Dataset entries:
-.-.-
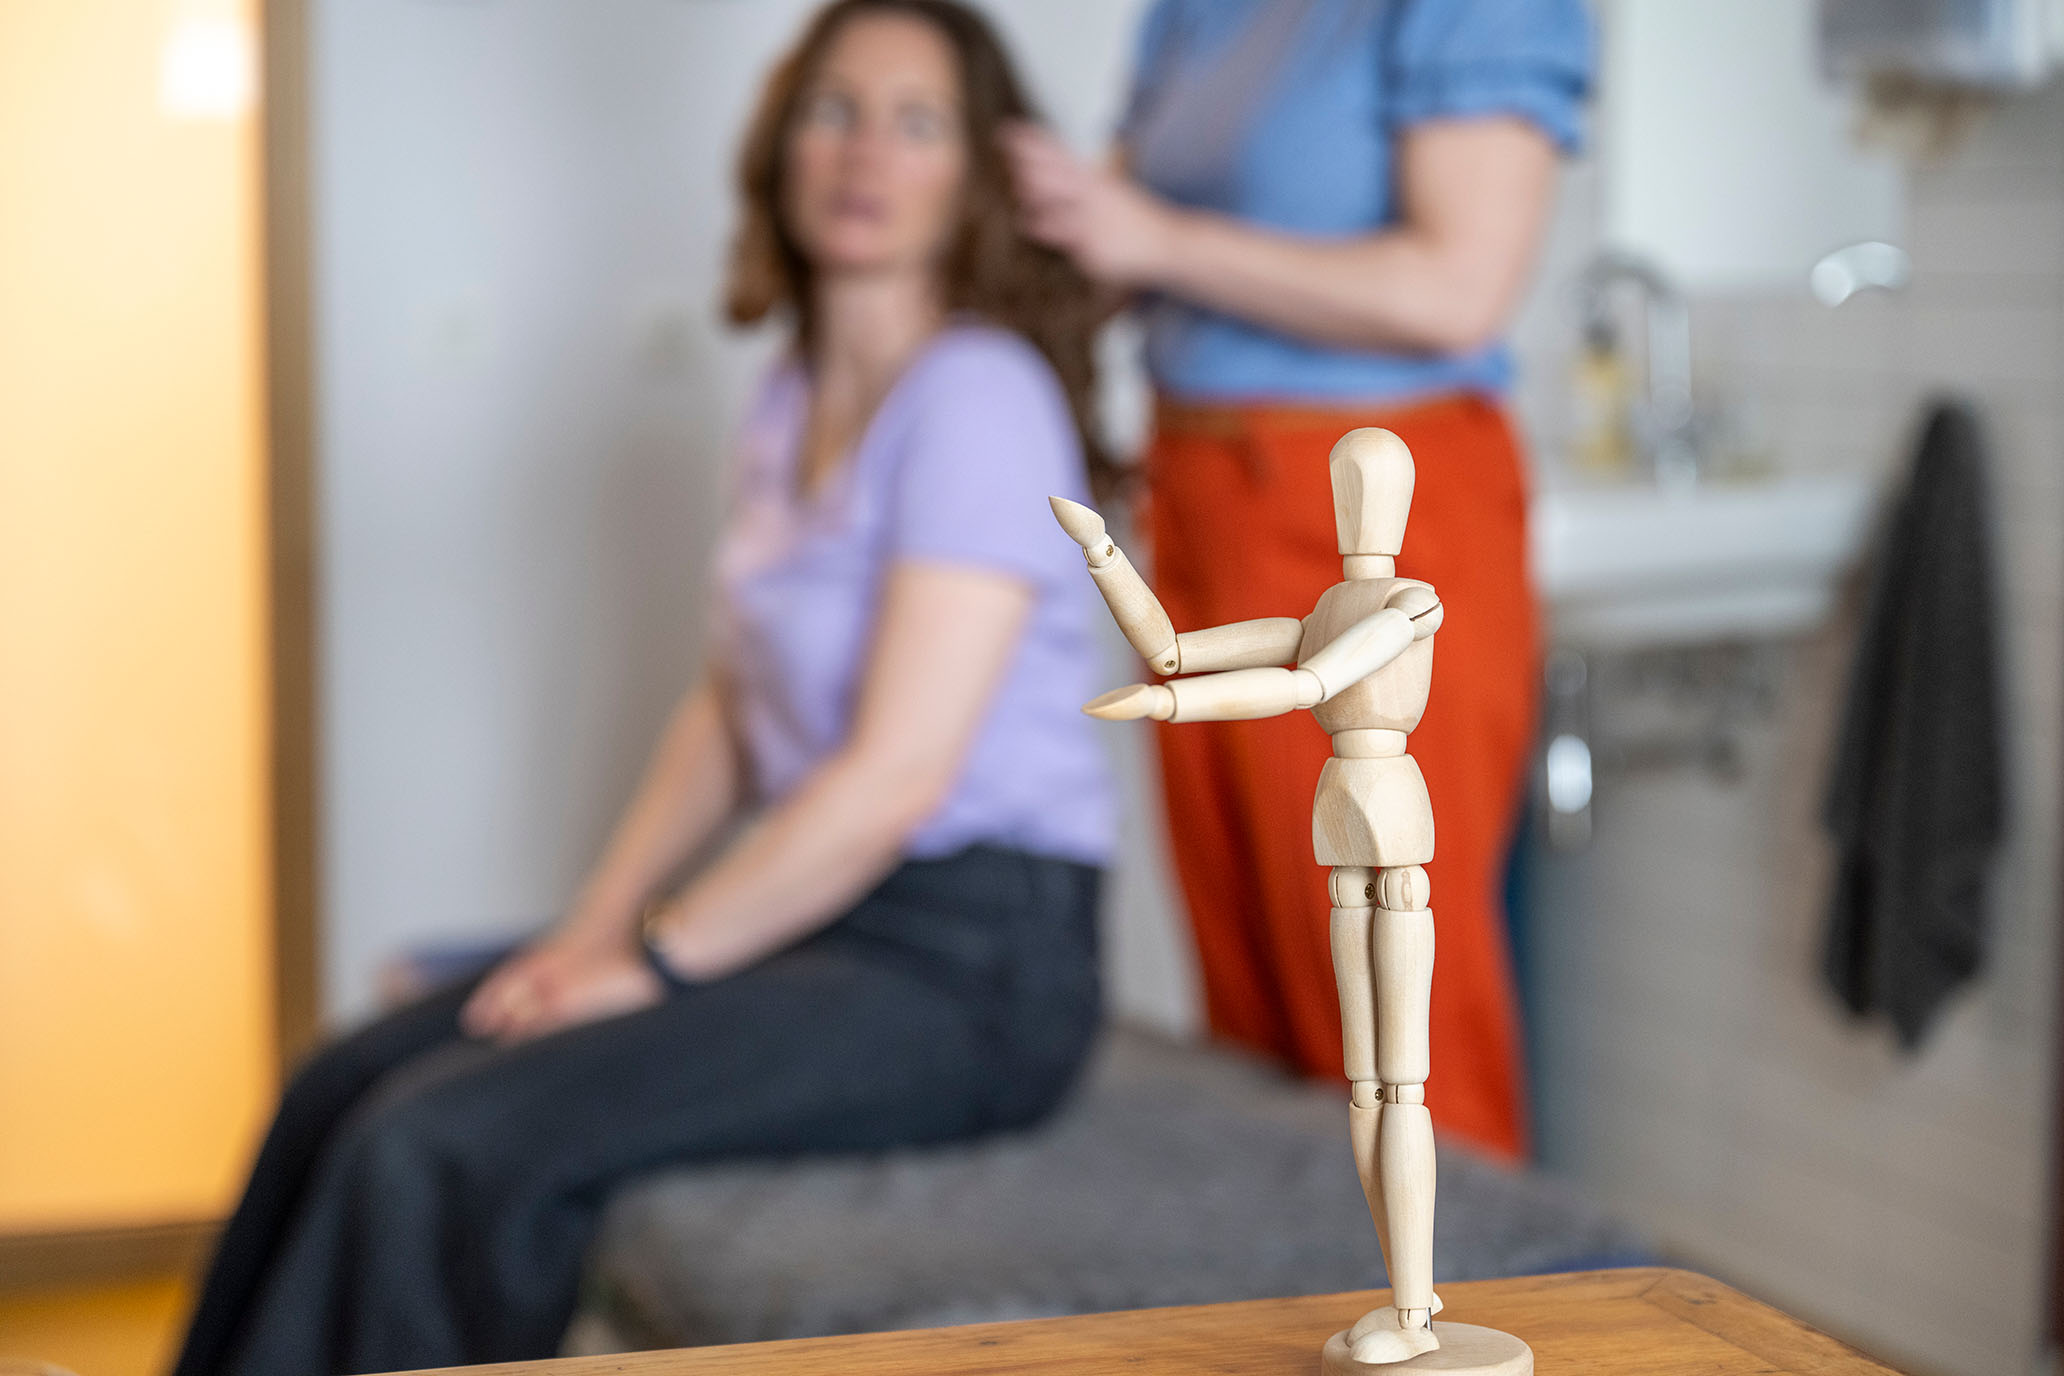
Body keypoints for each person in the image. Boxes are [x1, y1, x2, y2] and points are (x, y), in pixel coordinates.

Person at [172, 3, 1113, 1369]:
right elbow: (727, 711)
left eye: (918, 124)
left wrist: (658, 961)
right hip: (830, 922)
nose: (864, 153)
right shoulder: (789, 396)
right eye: (832, 109)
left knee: (434, 1144)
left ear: (974, 175)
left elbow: (891, 779)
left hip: (977, 965)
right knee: (344, 1078)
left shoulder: (979, 395)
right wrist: (592, 931)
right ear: (782, 143)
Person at [1005, 0, 1592, 1162]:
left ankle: (1462, 1308)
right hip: (1196, 494)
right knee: (1253, 992)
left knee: (1386, 991)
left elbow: (1457, 288)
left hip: (1371, 508)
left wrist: (1156, 242)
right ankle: (1303, 1314)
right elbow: (1112, 240)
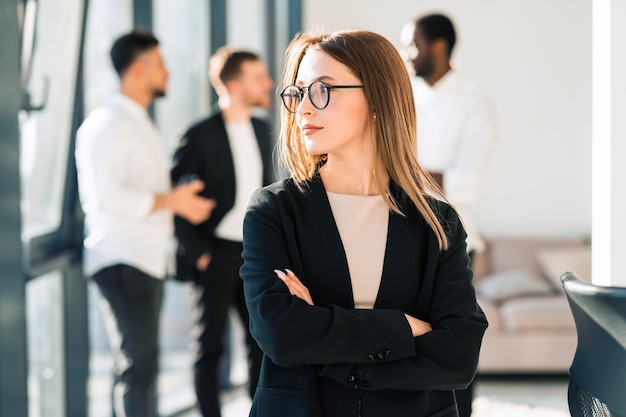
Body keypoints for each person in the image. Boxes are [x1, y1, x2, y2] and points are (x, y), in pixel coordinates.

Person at [239, 29, 488, 417]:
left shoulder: (436, 222)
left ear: (377, 97)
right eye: (298, 93)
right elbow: (281, 335)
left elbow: (458, 356)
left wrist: (321, 337)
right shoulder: (274, 211)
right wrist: (404, 328)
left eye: (322, 90)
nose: (303, 108)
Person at [75, 31, 215, 417]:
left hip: (143, 259)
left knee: (140, 365)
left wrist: (181, 203)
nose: (168, 72)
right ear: (138, 70)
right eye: (160, 64)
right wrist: (175, 201)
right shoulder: (107, 125)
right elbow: (107, 199)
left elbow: (143, 192)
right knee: (138, 366)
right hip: (123, 259)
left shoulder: (135, 122)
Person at [401, 13, 498, 417]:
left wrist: (402, 172)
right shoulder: (405, 97)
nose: (407, 54)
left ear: (438, 46)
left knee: (451, 347)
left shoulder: (474, 102)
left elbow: (466, 182)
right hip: (403, 237)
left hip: (453, 241)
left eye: (413, 44)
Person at [170, 47, 276, 417]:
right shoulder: (199, 136)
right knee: (209, 346)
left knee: (261, 342)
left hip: (254, 253)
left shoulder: (263, 129)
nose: (268, 83)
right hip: (214, 253)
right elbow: (175, 198)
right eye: (257, 77)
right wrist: (198, 251)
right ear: (233, 84)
-.-.-
Exercise brief: Quote the lines above exactly, starting with the one that has "left elbow: (1457, 288)" and ending with the one that has "left elbow: (143, 192)"; drop the pictures and include nothing else.

Task solution:
left elbow: (1457, 288)
left hip: (1371, 508)
left wrist: (1156, 242)
right ankle: (1303, 1314)
right elbow: (1112, 240)
Body keypoints for each person in the image. Boxes are [x1, y1, x2, y2] and points are (x, y), in pixel coordinates.

Person at [239, 29, 488, 417]:
left shoulder: (436, 222)
left ear: (377, 97)
right eye: (298, 93)
right elbow: (281, 335)
left elbow: (458, 356)
left wrist: (321, 337)
right shoulder: (274, 211)
right wrist: (404, 328)
left eye: (322, 90)
nose: (303, 108)
Person at [75, 31, 215, 417]:
left hip: (143, 259)
left knee: (140, 365)
left wrist: (181, 203)
nose: (168, 72)
right ear: (138, 70)
right eye: (160, 64)
right wrist: (175, 201)
right shoulder: (107, 125)
right elbow: (107, 199)
left elbow: (143, 192)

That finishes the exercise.